> _Exercise tasks_
**1.** Retype the minimum wage extract between "Consider the following" and "FTEs (full-time equivalents)?", inclusive.
**2.** In the minimum wage extract, why do the February averages count as before the hike and the November averages as after it? Answer in one to three sentences.

Empirical Implementation:
- $Y_i$: the emplyoment of a fast-food restaurant outcome, 
- $treatment_i$: whether or not a restaurant is in New Jersey, 
- $post_i$: whether the observation is from before or after the minimum wage hike

***Application*** 

Consider the following sample averages for New Jersey (Treated) and Pennsylvania (Control) before and after the minimum wage implementation in April


|Time     | New Jersey | Pennsylvania | 
| :---    | ---        | ---          | 
|February | 20.44      | 23.33        | 
|November | 21.03      | 21.17        |


What is the effect of the minimum wages on employment, measured as FTEs (full-time equivalents)?

> _Dataset excerpts_
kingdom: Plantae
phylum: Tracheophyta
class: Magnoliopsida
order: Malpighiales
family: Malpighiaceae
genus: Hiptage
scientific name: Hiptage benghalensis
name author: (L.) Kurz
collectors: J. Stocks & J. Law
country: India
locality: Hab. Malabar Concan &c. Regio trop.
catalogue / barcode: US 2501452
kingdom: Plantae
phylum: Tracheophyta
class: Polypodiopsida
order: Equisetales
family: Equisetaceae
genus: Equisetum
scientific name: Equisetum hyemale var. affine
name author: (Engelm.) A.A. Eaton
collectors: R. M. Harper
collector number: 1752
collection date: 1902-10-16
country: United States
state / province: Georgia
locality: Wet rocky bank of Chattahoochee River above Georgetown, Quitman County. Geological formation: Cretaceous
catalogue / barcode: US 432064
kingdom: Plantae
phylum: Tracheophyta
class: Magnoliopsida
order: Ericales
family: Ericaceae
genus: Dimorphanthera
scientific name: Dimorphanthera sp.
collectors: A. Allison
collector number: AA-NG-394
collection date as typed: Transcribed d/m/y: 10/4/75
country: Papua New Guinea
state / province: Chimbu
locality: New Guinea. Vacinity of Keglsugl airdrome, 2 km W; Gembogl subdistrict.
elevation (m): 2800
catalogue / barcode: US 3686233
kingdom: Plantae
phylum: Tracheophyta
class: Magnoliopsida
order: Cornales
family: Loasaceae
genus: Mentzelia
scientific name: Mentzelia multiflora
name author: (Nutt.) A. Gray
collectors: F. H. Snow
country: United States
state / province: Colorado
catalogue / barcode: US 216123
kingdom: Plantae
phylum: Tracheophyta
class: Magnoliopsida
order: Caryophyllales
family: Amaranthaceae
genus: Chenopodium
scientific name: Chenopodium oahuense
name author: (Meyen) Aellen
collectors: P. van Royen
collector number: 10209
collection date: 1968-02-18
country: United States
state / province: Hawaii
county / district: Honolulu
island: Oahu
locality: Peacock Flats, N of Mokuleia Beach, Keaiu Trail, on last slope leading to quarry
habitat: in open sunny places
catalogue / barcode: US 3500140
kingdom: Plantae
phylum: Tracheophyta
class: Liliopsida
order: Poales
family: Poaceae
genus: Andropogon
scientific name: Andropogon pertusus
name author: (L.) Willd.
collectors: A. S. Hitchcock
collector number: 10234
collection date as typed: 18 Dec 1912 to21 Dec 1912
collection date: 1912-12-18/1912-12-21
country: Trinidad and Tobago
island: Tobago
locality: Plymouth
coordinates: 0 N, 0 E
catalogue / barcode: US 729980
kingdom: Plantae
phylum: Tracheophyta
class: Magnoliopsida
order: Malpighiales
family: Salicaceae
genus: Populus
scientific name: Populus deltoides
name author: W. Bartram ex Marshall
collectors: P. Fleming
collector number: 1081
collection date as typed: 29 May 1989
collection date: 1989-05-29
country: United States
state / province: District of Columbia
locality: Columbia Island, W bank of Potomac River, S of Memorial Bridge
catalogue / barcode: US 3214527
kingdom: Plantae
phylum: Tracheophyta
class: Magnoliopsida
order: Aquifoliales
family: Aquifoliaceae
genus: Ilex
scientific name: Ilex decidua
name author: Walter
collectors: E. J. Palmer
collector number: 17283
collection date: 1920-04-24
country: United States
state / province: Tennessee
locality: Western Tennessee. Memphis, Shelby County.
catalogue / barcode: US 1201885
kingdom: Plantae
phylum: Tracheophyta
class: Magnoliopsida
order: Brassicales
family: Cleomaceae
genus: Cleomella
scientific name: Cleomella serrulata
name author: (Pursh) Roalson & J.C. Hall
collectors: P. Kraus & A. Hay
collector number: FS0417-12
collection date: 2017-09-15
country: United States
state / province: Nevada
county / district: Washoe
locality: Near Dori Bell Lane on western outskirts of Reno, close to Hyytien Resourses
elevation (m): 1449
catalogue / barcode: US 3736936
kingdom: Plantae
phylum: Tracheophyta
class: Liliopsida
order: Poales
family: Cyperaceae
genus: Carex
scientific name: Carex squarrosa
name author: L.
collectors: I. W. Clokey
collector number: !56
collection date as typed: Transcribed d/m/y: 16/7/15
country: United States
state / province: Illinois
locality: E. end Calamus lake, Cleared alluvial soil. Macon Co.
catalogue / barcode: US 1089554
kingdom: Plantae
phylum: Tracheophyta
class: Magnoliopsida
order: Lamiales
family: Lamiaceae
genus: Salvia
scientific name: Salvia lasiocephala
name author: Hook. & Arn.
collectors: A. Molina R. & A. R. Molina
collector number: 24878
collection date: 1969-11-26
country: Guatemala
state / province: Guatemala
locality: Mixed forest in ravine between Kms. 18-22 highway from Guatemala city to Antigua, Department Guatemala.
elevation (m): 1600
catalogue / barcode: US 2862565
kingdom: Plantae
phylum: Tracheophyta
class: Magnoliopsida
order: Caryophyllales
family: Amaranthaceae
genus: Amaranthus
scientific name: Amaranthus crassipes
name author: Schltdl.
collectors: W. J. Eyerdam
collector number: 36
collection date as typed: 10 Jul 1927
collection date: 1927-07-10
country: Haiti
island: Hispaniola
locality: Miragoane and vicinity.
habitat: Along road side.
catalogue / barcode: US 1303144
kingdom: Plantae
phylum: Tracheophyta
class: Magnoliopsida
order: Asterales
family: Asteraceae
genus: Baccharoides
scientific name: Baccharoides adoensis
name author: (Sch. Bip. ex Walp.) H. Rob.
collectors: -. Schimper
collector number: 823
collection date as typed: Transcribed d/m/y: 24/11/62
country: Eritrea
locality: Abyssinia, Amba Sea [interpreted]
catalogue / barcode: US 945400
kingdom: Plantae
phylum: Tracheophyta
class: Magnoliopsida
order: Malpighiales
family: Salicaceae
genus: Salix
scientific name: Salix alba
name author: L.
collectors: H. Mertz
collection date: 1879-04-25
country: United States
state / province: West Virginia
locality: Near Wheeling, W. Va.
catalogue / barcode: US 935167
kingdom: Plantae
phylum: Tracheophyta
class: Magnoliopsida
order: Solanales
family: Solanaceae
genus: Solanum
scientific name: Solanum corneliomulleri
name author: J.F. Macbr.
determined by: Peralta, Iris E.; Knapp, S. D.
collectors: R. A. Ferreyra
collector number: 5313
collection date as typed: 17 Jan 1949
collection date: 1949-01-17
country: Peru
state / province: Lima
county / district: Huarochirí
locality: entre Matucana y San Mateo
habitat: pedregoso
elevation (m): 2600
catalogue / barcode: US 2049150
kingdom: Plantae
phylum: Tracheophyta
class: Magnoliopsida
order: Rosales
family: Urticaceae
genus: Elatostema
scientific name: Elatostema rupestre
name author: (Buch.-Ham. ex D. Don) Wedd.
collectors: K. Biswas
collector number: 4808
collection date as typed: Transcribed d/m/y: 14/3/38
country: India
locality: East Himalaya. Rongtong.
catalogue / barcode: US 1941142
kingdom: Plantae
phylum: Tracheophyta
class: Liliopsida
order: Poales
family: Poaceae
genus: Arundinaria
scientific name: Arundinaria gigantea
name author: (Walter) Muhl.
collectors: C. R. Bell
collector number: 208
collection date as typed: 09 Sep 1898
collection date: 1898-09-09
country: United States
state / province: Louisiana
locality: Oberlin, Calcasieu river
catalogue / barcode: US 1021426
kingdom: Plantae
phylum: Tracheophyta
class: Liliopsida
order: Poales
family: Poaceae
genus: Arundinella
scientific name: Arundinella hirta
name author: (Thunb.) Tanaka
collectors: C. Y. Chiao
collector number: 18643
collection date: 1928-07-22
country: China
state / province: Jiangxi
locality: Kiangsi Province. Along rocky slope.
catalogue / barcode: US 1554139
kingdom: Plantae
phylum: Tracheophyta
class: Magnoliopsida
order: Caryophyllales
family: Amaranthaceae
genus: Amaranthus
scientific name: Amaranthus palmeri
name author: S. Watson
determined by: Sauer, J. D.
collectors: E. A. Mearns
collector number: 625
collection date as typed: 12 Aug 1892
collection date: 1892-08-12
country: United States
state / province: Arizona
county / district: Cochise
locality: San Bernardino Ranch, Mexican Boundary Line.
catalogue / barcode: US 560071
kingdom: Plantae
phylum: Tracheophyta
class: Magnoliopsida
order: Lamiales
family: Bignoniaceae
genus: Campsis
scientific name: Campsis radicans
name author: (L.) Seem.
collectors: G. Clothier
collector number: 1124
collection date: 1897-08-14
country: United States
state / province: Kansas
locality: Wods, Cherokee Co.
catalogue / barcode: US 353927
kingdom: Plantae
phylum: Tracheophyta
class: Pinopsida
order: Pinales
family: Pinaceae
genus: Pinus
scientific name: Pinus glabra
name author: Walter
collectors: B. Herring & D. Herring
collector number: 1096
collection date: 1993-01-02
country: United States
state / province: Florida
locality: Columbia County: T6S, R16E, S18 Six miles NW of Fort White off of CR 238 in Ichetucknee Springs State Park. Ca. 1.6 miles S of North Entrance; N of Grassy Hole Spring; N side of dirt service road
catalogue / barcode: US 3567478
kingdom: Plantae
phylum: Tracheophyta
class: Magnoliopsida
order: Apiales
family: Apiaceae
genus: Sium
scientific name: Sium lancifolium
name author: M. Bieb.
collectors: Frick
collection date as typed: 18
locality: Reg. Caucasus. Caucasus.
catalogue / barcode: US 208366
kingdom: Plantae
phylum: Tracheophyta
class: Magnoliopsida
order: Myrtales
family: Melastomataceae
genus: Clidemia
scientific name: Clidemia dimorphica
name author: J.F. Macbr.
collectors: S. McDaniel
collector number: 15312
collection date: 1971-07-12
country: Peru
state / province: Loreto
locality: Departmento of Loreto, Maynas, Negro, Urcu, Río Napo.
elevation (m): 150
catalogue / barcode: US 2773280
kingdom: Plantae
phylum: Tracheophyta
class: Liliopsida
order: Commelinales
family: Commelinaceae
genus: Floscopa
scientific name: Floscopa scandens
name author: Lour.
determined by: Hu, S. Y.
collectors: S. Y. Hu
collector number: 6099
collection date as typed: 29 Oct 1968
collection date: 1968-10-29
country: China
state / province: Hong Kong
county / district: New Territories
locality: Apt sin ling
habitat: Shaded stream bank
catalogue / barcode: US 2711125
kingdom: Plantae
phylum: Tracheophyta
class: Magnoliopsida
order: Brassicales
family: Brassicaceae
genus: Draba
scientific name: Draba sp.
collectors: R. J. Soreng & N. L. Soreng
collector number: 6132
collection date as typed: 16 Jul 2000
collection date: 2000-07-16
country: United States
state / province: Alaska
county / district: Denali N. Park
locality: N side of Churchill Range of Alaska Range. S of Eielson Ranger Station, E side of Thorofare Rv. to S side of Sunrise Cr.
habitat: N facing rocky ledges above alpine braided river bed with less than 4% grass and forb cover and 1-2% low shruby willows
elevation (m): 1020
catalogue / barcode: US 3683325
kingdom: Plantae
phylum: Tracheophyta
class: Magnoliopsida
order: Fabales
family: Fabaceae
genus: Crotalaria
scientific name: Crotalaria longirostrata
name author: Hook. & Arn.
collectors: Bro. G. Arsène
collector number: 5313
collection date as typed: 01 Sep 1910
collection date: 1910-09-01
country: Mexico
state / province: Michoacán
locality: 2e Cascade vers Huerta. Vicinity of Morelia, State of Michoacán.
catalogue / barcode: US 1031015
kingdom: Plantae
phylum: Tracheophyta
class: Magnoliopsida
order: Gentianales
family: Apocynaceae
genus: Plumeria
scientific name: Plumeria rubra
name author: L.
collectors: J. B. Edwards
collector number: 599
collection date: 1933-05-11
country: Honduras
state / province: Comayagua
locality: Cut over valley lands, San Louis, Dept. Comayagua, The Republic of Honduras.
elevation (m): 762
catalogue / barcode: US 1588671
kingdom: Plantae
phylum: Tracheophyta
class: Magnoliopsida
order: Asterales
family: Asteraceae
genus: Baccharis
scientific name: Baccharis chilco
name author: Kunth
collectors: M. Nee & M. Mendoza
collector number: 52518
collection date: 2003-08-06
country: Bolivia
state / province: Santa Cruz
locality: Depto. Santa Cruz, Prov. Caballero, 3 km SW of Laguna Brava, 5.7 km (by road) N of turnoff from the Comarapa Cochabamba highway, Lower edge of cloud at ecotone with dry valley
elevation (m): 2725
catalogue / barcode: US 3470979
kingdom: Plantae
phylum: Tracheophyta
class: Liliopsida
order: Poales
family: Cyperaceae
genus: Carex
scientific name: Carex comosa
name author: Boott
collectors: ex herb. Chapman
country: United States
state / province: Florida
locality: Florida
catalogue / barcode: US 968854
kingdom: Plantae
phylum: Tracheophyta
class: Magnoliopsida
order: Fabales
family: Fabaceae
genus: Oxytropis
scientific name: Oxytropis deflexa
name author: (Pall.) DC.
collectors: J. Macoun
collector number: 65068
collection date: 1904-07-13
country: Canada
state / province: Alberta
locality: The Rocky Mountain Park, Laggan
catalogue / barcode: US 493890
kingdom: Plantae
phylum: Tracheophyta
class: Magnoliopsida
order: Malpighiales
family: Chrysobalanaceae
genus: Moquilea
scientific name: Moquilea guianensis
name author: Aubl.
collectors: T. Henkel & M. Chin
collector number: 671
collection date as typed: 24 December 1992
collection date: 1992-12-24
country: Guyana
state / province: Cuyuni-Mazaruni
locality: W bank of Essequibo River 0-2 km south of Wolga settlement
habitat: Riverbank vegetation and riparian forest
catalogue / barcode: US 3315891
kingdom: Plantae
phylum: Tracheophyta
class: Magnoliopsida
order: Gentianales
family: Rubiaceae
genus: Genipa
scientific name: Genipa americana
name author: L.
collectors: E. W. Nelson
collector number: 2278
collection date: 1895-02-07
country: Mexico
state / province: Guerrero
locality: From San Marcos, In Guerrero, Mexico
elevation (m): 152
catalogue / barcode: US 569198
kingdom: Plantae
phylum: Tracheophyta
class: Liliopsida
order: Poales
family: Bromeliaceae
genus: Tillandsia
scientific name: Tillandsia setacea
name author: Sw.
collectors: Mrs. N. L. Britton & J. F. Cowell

> _List of answers_
**1.**
Consider the following sample averages for New Jersey (Treated) and Pennsylvania (Control) before and after the minimum wage implementation in April


|Time     | New Jersey | Pennsylvania | 
| :---    | ---        | ---          | 
|February | 20.44      | 23.33        | 
|November | 21.03      | 21.17        |


What is the effect of the minimum wages on employment, measured as FTEs (full-time equivalents)?

**2.** The minimum wage took effect in April, which falls between February and November. The variable $post_i$ marks whether an observation comes from before or after the hike, so February data is pre-hike and November data is post-hike.